Il y a dans l'ouvrage des images épatantes. Et certaines qui le sont moins, mais c'est assumé. L'auteur n'est pas dans une recherche esthétique. "Je ne veux pas faire de salgadisme, dit-il (en référence à Salgado à qui certains reprochent d'embellir souffrance ou misère), je ne joue pas non plus sur photoshop pour rajouter des arc-en-ciel ou créer des ciels dramatiques". Les photos sont souvent faites à midi, une heure où le moindre photographe de paysage a compris qu'il vaut mieux garder les boitiers au fond du sac. "Cela peut se passer à cette heure là parce que cela correspond au temps qu'il m'a fallu pour arriver sur le lieu de la prise de vue, après trois heures de route. Si la lumière (NDLR-la belle lumière) est là, elle est là, mais je ne suis pas allé la chercher. Lorsque je photographie en milieu de journée, cela donne aussi ces lumières très fortes, et cela correspond bien à mon sujet." Morvan dit avoir photographié les champs de bataille "comme on voit la guerre", c'est à dire sans romantisme. "Le point de vue, dit-il, est celui du soldat" : il s'est suffisamment documenté pour cela, pour poser son appareil en un lieu particulier et précis.
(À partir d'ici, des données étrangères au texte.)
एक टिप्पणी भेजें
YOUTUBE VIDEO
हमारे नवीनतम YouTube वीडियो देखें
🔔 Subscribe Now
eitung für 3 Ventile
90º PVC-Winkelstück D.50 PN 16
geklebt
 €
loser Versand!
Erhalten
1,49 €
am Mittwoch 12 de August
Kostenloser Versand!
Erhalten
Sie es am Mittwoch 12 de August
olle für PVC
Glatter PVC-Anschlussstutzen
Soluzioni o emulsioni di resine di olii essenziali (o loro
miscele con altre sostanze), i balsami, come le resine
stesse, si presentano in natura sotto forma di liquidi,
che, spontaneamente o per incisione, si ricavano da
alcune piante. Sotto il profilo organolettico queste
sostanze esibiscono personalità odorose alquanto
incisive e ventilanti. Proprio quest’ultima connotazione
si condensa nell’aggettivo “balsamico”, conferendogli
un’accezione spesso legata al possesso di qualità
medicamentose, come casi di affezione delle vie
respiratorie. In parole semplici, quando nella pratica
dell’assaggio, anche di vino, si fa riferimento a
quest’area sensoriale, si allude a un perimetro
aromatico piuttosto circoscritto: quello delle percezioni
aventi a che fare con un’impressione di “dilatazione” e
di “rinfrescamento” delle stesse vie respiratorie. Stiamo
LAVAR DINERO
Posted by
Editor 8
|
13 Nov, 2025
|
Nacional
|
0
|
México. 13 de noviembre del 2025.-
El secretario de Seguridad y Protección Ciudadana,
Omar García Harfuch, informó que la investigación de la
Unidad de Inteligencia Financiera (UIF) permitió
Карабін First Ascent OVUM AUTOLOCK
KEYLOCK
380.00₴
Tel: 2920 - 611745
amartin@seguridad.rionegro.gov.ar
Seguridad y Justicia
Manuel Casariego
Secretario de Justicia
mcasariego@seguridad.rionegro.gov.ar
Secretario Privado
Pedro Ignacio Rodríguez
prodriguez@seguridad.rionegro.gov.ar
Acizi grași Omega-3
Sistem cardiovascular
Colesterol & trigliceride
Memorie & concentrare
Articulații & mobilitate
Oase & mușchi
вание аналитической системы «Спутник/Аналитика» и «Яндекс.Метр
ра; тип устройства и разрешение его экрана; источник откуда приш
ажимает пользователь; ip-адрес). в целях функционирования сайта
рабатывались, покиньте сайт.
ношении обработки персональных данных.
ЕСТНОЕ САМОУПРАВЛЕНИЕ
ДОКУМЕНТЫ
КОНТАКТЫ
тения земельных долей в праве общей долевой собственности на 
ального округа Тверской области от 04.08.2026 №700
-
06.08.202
Quand il photographie l'Eperon des Eparges, c'est dans les positions allemandes et au point "F", pas à côté.

 

Il y a des images où la guerre est toujours visible. Immeubles éventrés dans cette ancienne station de ski près de Sarajevo, vestiges d'abris antiaériens japonais aux iles Mariannes. D'autres où la nature, ou encore la vie civile, ont repris leurs droits. Peu importe ce qui a pu repousser depuis, ou pas. Les lieux photographiés ont été choisis sans autre considération que leur importance historique, et à meilleure raison s'il s'y déroulé un épisode "charnière". Des immeubles ocres flanqués d'échafaudages se dressent désormais sur le lieu des batailles de Gizeh. Ce somptueux défilé en Arizona, c'est "là où ils ont pris Cochise".

 

Y a-t-il une part de catharsis dans ce projet ? Morvan, 61 ans aujourd'hui, est-il retourné sur le théâtre des guerres comme on écrirait ses mémoires ? Celui qui a pendant vingt ans a trimballé ses boîtiers sur les lieux de guerre reconnaît que lorsqu'il regarde ses photos d'alors, par exemple celles du Liban, "il y a des images d'une grande violence, des cadavres d'enfants, des corps démantelés, et effectivement, elles m'interpellent". Le regard qu'il pose aujourd'hui sur la guerre est aujourd'hui largement apaisé, mais pour autant, le sujet n'encourage pas l'insouciance. "Quelque part, dit Yann Morvan, je photographie des cimetières. Il y a des jeunes gens enfouis là. D'une certaine façon, je photographie sous la terre." Lorsqu'il travaille, ce mélange étrange entre tranquilité et gravité, entre majesté d'un paysage et poids de l'histoire, crée un sentiment très particulier, qui selon lui "nous ramène à la croyance", quand bien même on n'aurait pas de Dieu.

 

Il y a beaucoup d'ambivalence dans cette histoire, le photographe dit ainsi que ce travail est un peu son "extinction", mais que cela ne lui déplairait pas de retourner faire du "hot news", là où sifflent les balles, il faudra seulement que le tome 2 lui en laisse le temps. Car il espère bien qu'il y aura un tome 2.